とにかく、5年分の答辞を渡され、なにか考えてこいと言われたのだが、5年分の答辞は似たようなものばかりで、面白みがなかった。僕は答辞の形式だけ真似て中身は自分で考えることにした。高校のクラスメイト、部活、勉強、先生、とかを散りばめて、まとめて出しただけの答辞は先生からも同級生からも何故か評判が良かった。添削の国語教師からは「あなたはこういうのはできるのね。」と言われ、副生徒会長がみんなの輪の中でちやほやされているのを横目に眺めながら、ホッとしたした気持ちと微妙な自己充実を感じながら卒業式の後を過ごしたのを覚えている。

もう、あれから8年がたとうとしています。しばらく覚えていた答辞の内容も、もう覚えていません。学区改正などで、僕の母校は通う地域も変わっているし、先生も皆知らない人になっているでしょう。クラスメイトも連絡をほぼとっていません。名前を忘れた人もいます。でも、あの校舎の空気をまだ僕は覚えています。僕の高校生活は独特のリズムとテンポで進み穏やかに流れて行きました。特別なことはありませんでした。田舎の自転車通学でしたし、部活動も幽霊部員で特に何かに熱中した覚えもありません。そこそこ読書がすきなどこにでもいる高校生でした。しかし、「スタンド・バイ・ミー」に代表されるようなあの年代特有の感情の起伏、またそれによって日に日にめまぐるしく変化する心に写った風景の描写を僕はまだ忘れることができません。

今振り返り、あの頃の不真面目な僕に私から答辞をプレゼントしたいと思います。答辞なんてプレゼントするものではありませんが、たまにはこういうのもいいでしょう。私にも、文章を書く楽しみを教えてくれたあの頃の僕に答辞です。

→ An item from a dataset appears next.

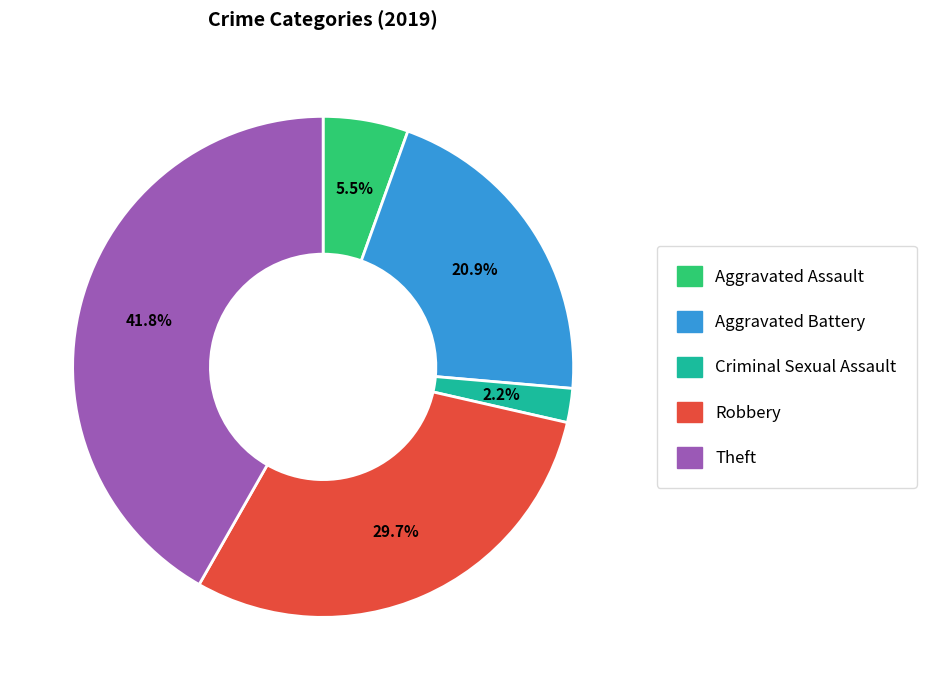

Does any single category account for the majority?

No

私達は、今日のこの日まで取り巻く環境のすべて、部活、課外活動、受験、そして今の世界を、時にはイライラしながら、時には感動を覚えながら、今日のこの日まで共に過ごした同級生のまなざしから見てきました。ですから、一度も目が合うこともなかったあなたも確かに私に影響を与えていて、たしかにクラスメイトでした。私達は心の揺れ動きの激しいこの時期に学舎で共に過ごせたことは本当に幸せでした。実は、図書館の隅に私の書いた小説が隠してあります。この絶妙な雰囲気をそこに閉じ込めておきました。見つからなくていいです。見つけた方はそっと心に閉まっておいてください。